Committed to sharing music through education as well as performance, Emily joined the faculty of the Royal College of Music’s Junior Department as a baroque ensembles coach while still a graduate student. She has developed and presented an award-winning series of “Pajama Concerts” for children, created interactive baroque workshops for young musicians, and helped lead workshops with the BBC Proms, at community centers, in museums and schools. Emily teaches violin privately at the South Shore Conservatory and All Newton Music School and coaches chamber music each summer at the Elizabethtown College Music Camp. Emily holds an MPerf in Historical Performance with Distinction from the Royal College of Music in London, as well as degrees in Violin Performance from Houghton College (BMus) and Penn State University (MMus). Her teachers principal have included Catherine Martin, Cynthia Roberts, Adrian Butterfield, Julie Andrijeski, James Lyon and Lin He.

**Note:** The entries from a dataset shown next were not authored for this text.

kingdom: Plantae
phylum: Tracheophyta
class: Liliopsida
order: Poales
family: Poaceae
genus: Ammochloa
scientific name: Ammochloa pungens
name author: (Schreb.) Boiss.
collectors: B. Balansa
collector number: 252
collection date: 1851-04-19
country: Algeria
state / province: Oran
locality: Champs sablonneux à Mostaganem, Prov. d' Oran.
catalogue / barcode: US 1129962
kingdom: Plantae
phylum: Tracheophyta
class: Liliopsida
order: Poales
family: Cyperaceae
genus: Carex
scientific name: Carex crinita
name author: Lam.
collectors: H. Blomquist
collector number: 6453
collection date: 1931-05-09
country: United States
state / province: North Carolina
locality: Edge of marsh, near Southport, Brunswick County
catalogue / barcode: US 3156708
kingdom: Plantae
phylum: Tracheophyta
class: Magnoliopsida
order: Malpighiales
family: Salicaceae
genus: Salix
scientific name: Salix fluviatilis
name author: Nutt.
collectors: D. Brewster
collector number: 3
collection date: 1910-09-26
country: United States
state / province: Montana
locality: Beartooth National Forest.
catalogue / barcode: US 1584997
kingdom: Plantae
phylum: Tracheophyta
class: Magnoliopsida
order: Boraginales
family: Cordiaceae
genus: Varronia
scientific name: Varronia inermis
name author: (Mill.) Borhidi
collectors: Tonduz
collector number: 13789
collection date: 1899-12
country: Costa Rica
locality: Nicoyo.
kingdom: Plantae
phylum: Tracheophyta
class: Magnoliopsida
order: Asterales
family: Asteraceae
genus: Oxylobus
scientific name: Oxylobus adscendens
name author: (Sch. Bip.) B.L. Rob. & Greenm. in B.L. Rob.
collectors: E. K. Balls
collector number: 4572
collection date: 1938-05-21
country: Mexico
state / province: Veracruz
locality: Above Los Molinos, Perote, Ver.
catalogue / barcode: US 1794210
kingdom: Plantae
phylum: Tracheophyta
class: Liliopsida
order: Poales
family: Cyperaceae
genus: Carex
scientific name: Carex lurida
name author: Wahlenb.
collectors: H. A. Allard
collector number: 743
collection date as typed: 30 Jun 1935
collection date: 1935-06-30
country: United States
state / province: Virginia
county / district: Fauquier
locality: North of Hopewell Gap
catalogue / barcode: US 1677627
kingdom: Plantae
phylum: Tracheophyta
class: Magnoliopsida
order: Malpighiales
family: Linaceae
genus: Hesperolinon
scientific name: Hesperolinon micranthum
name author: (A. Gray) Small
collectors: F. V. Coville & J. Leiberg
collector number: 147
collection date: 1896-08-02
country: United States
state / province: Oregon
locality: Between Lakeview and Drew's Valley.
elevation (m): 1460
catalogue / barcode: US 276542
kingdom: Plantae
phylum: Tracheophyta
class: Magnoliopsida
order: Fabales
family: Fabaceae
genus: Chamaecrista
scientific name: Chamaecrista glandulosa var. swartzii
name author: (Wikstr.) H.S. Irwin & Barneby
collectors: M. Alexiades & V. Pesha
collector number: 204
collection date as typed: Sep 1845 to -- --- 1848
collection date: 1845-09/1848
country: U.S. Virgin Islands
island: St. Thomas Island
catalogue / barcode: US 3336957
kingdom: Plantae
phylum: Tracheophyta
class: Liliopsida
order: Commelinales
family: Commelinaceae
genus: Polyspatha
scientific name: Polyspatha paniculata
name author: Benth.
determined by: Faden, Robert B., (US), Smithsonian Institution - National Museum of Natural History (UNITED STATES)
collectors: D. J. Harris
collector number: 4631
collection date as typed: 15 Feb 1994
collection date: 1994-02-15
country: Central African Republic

Soprano, Brittany Palmer, was trained at Florida State University and the Eastman School of Music, where she collaborated with renowned lutenist, Paul O’Dette. Brittany has
performed in prestigious venues across the country including the Kennedy Center in Washington, D.C. and the Brooklyn Academy of Music (BAM). She was praised in the NY Times for being a “solicitous vixen” as Venus in Morningside Opera’s burlesque
adaptation of The Judgment of Paris. She reprised the role of Venus for Austin McCormick’s Company XIV production, Judge Me Paris. Brittany is a proud member of Siren Baroque and regularly performs early and contemporary music throughout NYC. Additionally, Brittany is a speech pathologist who specializes in voice disorders and teaches voice acoustics at Yeshiva University.